ACTION ITEM
Return each line of the records with nothing changed, pictures excepted.

(Dataset records)
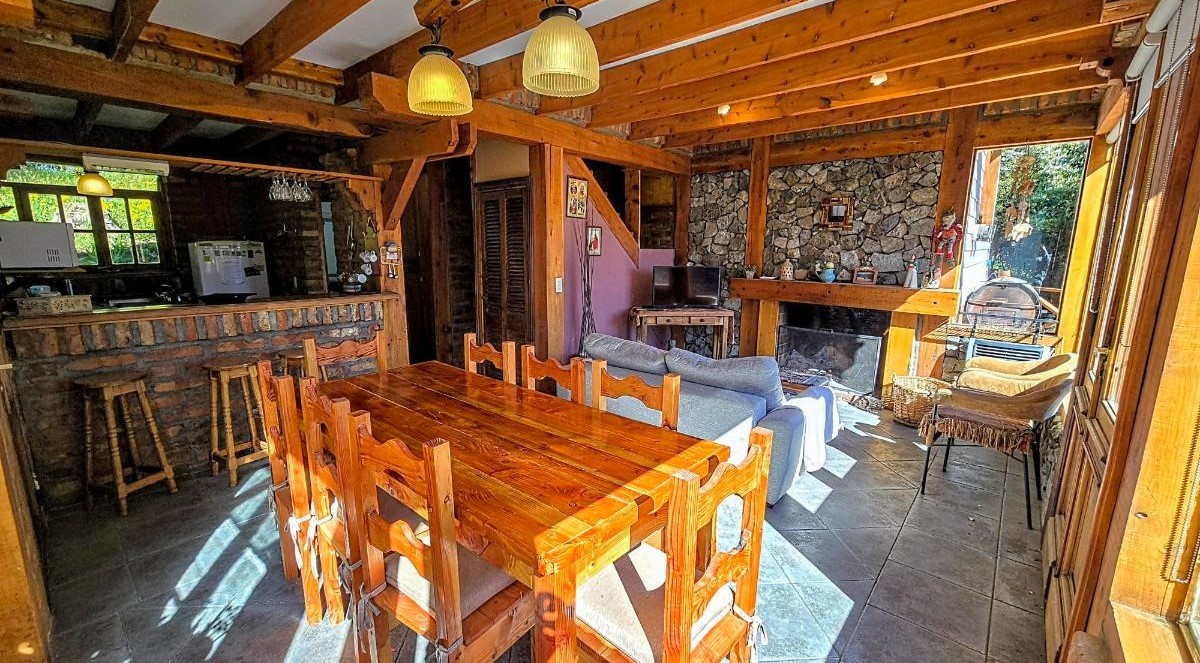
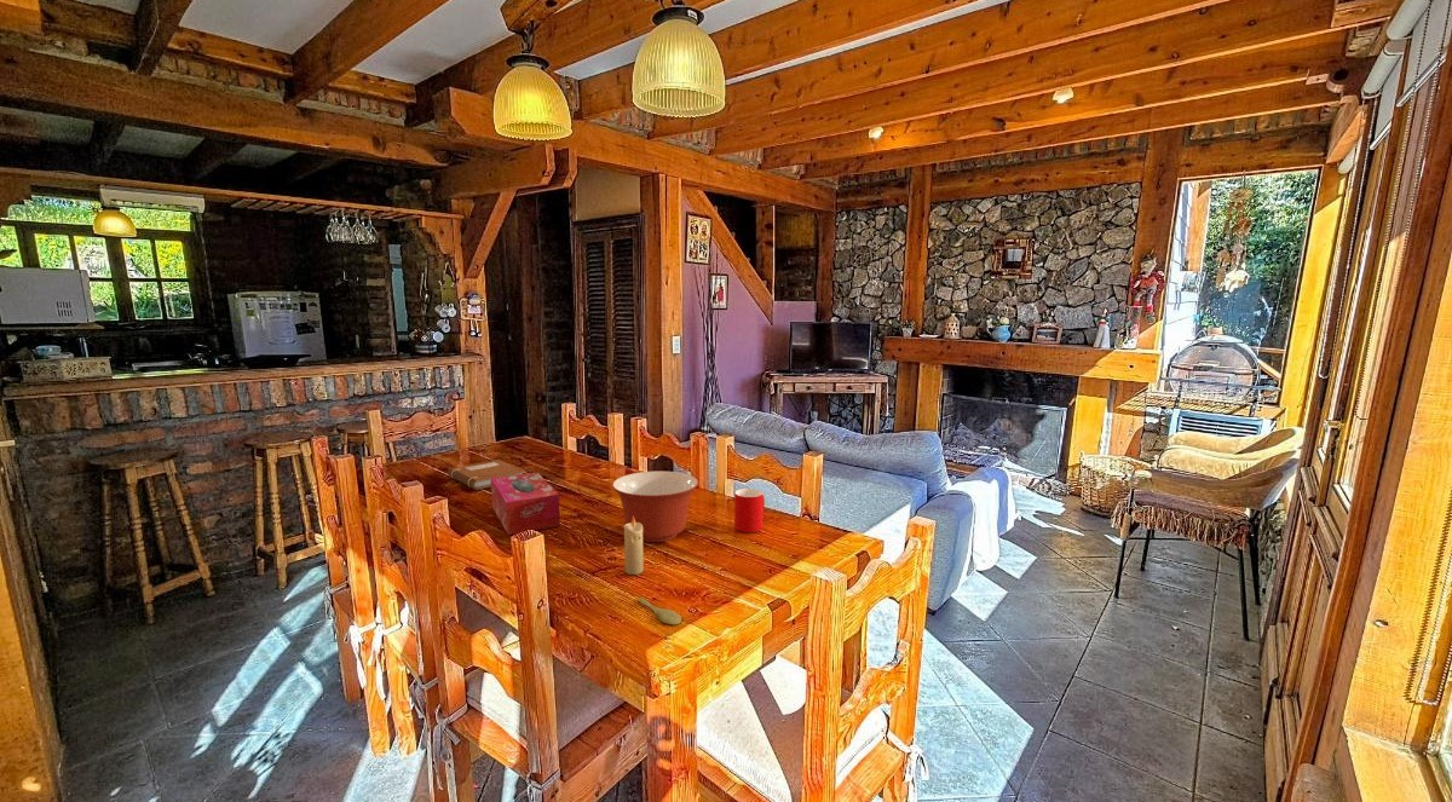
+ spoon [636,596,682,625]
+ notebook [446,458,526,491]
+ cup [733,487,766,533]
+ tissue box [490,471,561,536]
+ candle [623,515,645,576]
+ mixing bowl [611,471,699,543]
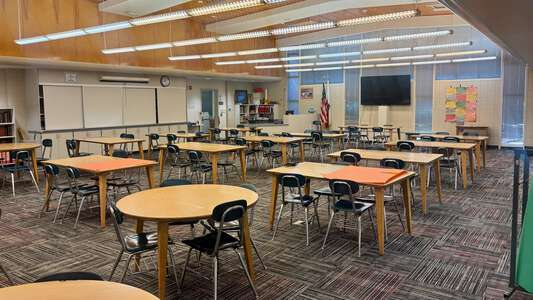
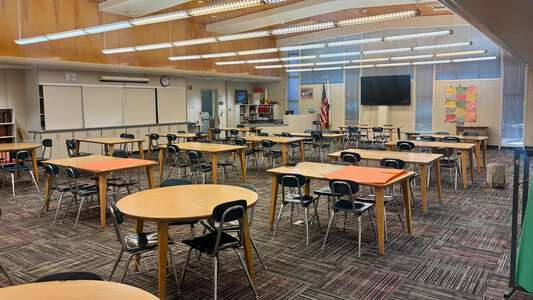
+ stool [485,162,507,188]
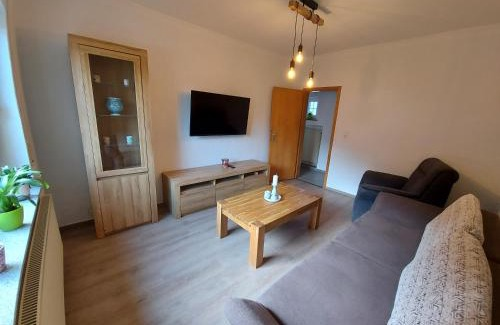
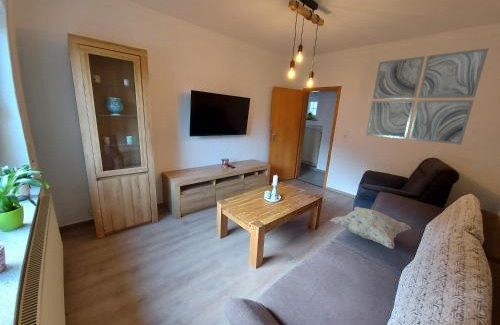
+ wall art [365,47,490,145]
+ decorative pillow [329,206,412,249]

SOLVED PROBLEM
+ spoon [636,596,682,625]
+ notebook [446,458,526,491]
+ cup [733,487,766,533]
+ tissue box [490,471,561,536]
+ candle [623,515,645,576]
+ mixing bowl [611,471,699,543]
+ stool [485,162,507,188]
+ wall art [365,47,490,145]
+ decorative pillow [329,206,412,249]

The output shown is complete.